> Trecho selecionado:
De acordo com o autor citado, entendemos que a prática pedagógica pode ser

permeada tanto pelo enfoque prático artesanal quanto pelo enfoque técnico

academicista, que se constituem em práticas rotineiras, mecânica ou acrítica, ou pode

ser permeada pelo enfoque reflexivo,que precisa se constituir na relação com os objetos

e com o mundo de forma dialética, uma vez que o conhecimento decorre da práxis

social e histórica realizada por um sujeito histórico consciente de seus determinantes

sociais em diálogo com suas circunstâncias.

Nesse sentido, compreendemos a prática pedagógica como prática sistemática,

intencional, desenvolvida no contexto escolar, no fazer cotidiano da vida vivida pelo

professor, não é neutra, uma vez que, em diálogo constante com a realidade política,

econômica e social, os professores desenvolvem ações pedagógicas considerando a

realidade histórica e cultural em que estão inseridos, observando as normas culturais, os

valores e as ideologias e produzindo suas histórias. Nesse caso, a prática pedagógica

pode ser classificada como práxis.

> Ações a realizar:
**a)** Transcreva, do trecho sobre prática pedagógica, a parte que começa nas palavras que contêm "professor, não é" e termina em "classificada como práxis.".
**b)** No trecho sobre prática pedagógica, como essa prática pode ser classificada?
Os registros provêm de outra fonte.

> Dados extraídos:
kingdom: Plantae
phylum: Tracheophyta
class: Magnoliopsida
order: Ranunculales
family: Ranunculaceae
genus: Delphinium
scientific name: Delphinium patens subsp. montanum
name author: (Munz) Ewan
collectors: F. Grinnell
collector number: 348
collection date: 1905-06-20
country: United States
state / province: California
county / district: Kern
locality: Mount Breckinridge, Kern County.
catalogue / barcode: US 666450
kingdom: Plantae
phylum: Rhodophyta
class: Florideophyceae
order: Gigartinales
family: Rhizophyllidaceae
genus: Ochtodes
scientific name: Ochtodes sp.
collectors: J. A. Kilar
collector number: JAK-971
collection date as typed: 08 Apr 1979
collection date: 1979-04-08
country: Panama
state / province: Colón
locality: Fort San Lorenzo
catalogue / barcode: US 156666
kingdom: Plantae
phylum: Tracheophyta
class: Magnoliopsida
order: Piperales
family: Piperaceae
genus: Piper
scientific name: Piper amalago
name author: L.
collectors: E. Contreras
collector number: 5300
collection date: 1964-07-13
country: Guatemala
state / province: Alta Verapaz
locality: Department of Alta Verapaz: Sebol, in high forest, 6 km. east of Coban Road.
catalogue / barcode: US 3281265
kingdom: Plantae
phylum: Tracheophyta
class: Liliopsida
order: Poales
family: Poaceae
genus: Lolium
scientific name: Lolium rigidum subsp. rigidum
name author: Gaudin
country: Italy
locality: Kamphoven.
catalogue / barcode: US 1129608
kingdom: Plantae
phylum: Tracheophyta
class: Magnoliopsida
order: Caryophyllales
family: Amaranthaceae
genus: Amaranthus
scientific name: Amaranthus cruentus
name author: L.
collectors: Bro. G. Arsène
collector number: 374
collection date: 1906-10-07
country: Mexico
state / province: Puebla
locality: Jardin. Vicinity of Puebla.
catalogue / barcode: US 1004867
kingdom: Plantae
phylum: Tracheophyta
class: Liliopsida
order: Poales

> Problemas resolvidos:
**a)**
professor, não é neutra, uma vez que, em diálogo constante com a realidade política,

econômica e social, os professores desenvolvem ações pedagógicas considerando a

realidade histórica e cultural em que estão inseridos, observando as normas culturais, os

valores e as ideologias e produzindo suas histórias. Nesse caso, a prática pedagógica

pode ser classificada como práxis.

**b)** Como práxis.